▶ _Exercise data_

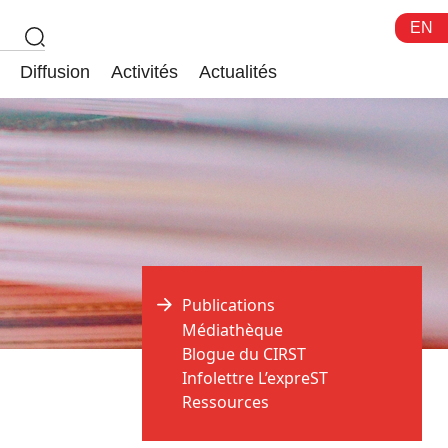
EN
Diffusion
Activités
Actualités
Publications
Médiathèque
Blogue du CIRST
Infolettre L’expreST
Ressources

▶ _Exercise directions_
Please write out the text read from the records above, line for line and without any change, leaving the pictures out of your answer.

▶ _Output of the exercise_
EN
Diffusion
Activités
Actualités
Publications
Médiathèque
Blogue du CIRST
Infolettre L’expreST
Ressources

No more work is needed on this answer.